## Text provided
■ ■ ■ ■ ■ ■ ■
# Stabilizer Bars - Ford 2000 3 Cyl.



## marcusmerritt (Apr 10, 2015)

Ford 2000; 3 cyl; 4/1 transmission. When I bought this tractor the previous owner gave me two stabilizer bars: one slightly bent, the other bent into a U shape. Clearly, a previous owner backed up with the stabilizer bars dug into the ground. So, I need to find out opinions on after market flat straps vs. the bent-at-one-end stabilizer bars. Just came home last nite with a single row harrow but will need the stabilizer bars to harrow our garden. The flat bars seem to cost less but I question if they are effective or not. Also, does it work to shorten the two chains that connect the lift arms to the bracket around the pto? Any sage advise out there for this stabilizer bar issue? Thanks.


----------



## Ultradog (Feb 27, 2005)

For 15 years I never ran stailizer bars on anything - 8Ns, 641, 2000, 3000, 4000, etc
Then I bought a 6' 1200 lb Bush Hog brand rotary cutter and started breaking check chains. (those are the chains you mentioned)
So I bought a set of stay bars but that's still the only thing I use them on.


----------



## marcusmerritt (Apr 10, 2015)

I feel your pain. My 2000 came with a 5' bush hog and no stabilizer bars and it flops around a bit. I harrowed a garden for a friend using his Jubilee and the stabilizer bars on his tractor helped stiffen the lift a lot. Have not yet used the harrow I bought yesterday. It's a single row harrow and came off a 2A from the 40's. Two sections of railroad track for weight so I'm hoping that it will cut up our garden well.

Is the photo you posted from the seat of your 2000 or another Ford? Where did you find the stabilizer bars seen in the pic? Thanks.


----------



## Ultradog (Feb 27, 2005)

The tractor is my 3000 which is basically identical to yours.
I bought the bars from http://www.yesterdaystractors.com


----------



## marcusmerritt (Apr 10, 2015)

I found a couple of generic sway bars at Tractor Supply and brought them home today. Am hoping they will be a good fit. If not, will order from your supplier. Thanks for the info.


----------
■ ■ ■ ■ ■ ■ ■
## What you are asked to do
Reproduce word for word the stretch of the stabilizer bar thread above from "I found a couple" through "for the info.".

## Data excerpt
■ ■ ■ ■ ■ ■ ■
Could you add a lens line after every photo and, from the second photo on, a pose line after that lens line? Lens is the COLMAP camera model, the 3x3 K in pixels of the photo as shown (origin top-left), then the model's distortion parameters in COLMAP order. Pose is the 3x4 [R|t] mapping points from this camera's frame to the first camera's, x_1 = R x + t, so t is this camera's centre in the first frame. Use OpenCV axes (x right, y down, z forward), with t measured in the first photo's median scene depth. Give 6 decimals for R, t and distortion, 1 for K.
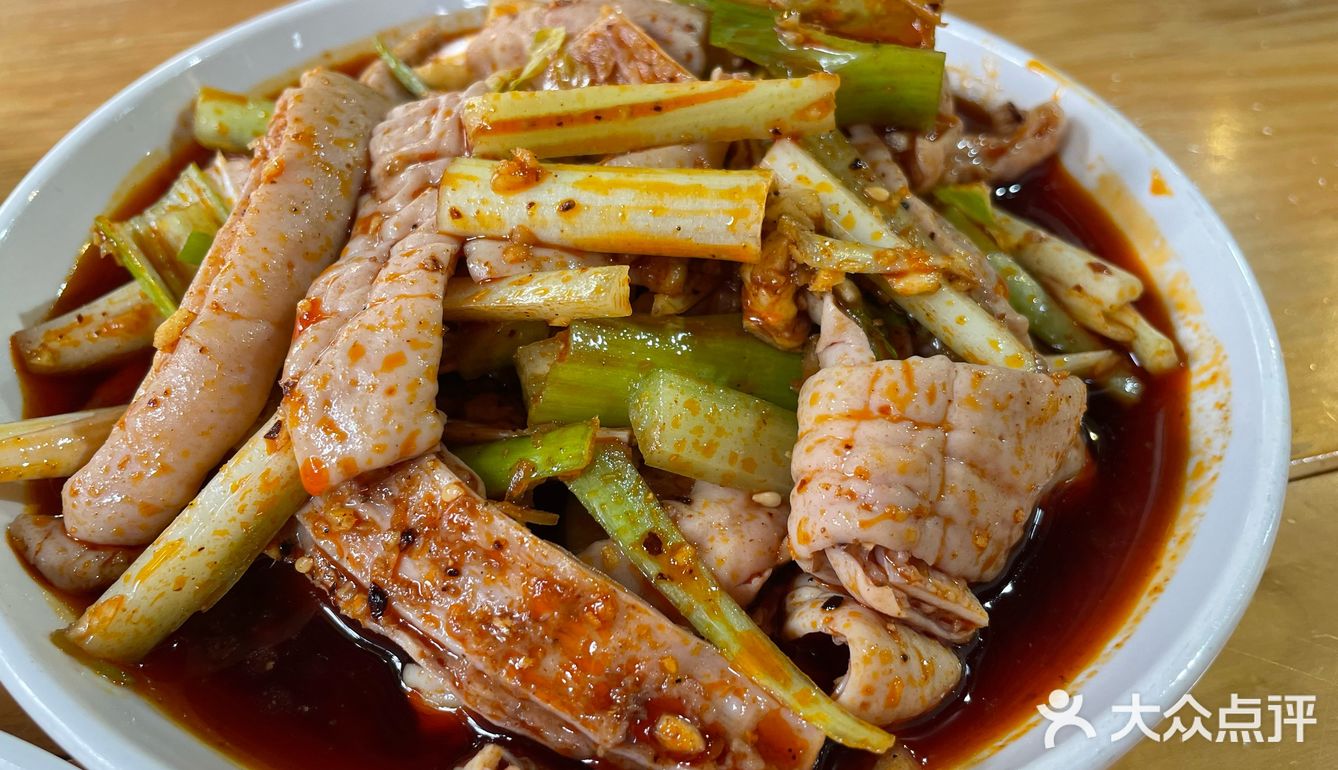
■ ■ ■ ■ ■ ■ ■
## Finished task
I found a couple of generic sway bars at Tractor Supply and brought them home today. Am hoping they will be a good fit. If not, will order from your supplier. Thanks for the info.